___ Data for analysis

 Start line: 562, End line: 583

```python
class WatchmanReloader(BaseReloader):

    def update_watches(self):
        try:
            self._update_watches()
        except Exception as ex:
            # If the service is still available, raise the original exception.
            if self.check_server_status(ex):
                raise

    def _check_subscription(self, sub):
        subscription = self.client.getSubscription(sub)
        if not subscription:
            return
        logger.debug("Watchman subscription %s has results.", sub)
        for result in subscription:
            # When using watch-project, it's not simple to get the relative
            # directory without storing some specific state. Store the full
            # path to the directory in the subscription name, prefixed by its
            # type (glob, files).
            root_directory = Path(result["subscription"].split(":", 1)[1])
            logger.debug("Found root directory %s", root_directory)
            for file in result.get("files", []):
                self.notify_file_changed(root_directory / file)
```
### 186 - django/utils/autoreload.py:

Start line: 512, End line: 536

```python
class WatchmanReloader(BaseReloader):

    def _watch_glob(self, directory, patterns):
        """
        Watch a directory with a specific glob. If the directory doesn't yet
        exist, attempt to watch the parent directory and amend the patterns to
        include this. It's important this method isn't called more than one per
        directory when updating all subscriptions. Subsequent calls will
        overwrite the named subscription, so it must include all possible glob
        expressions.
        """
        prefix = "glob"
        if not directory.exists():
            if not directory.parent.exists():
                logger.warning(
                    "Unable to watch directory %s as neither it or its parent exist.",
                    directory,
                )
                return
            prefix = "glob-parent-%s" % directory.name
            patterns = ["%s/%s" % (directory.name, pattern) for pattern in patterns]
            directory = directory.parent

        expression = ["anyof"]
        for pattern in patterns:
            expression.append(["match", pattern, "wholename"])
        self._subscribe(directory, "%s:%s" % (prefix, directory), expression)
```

______
___ Data for analysis

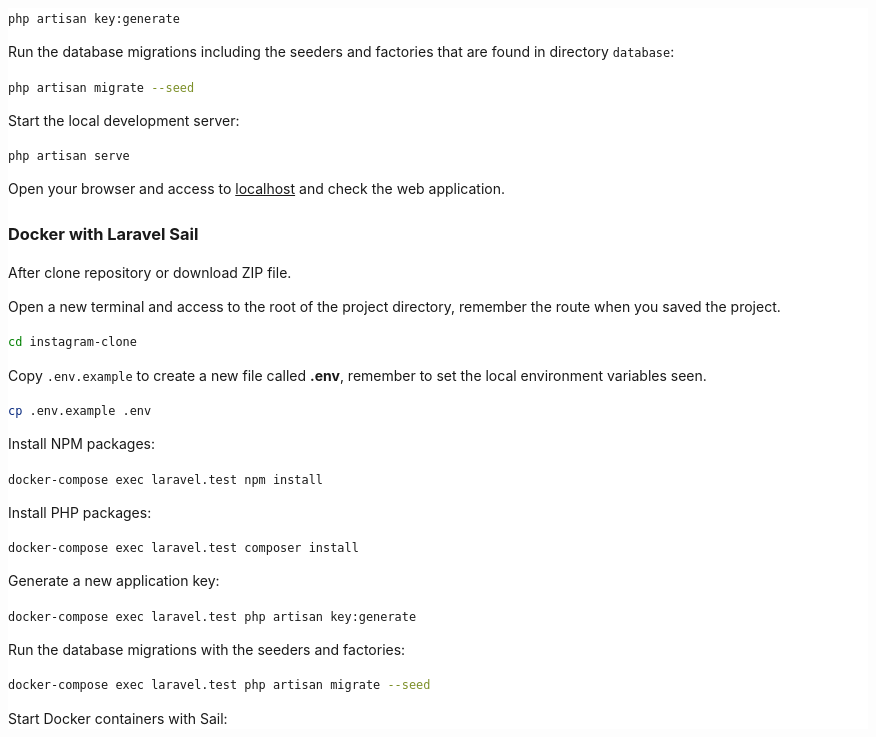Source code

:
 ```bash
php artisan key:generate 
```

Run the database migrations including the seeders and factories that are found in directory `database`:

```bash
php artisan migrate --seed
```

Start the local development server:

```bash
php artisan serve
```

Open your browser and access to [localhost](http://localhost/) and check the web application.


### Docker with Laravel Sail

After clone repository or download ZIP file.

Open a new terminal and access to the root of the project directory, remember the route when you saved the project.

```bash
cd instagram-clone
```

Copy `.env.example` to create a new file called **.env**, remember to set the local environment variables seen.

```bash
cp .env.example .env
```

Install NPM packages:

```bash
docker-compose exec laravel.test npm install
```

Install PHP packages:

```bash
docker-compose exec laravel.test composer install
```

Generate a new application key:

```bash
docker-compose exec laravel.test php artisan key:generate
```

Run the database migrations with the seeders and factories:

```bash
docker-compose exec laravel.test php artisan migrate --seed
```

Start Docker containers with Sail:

______
___ Data for analysis

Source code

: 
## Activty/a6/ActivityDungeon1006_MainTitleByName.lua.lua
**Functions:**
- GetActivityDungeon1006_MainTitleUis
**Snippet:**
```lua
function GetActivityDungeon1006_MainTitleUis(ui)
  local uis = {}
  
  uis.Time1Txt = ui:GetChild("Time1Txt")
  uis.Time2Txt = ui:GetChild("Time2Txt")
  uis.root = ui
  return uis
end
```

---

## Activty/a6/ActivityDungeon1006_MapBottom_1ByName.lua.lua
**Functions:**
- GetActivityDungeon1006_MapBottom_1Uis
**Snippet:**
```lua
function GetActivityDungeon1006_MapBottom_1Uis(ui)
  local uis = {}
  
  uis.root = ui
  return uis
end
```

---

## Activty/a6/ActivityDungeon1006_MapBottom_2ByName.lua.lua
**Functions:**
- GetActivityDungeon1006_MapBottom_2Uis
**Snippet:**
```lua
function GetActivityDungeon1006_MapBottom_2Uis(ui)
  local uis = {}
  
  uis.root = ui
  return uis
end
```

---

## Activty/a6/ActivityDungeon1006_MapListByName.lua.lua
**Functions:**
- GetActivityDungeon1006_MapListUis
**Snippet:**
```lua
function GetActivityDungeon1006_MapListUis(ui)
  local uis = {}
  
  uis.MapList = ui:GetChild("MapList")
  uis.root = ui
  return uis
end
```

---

______

## Required work:
A single number is expected: how many lines in the entries above hold the word "migrations".

## Result of this exercise:
2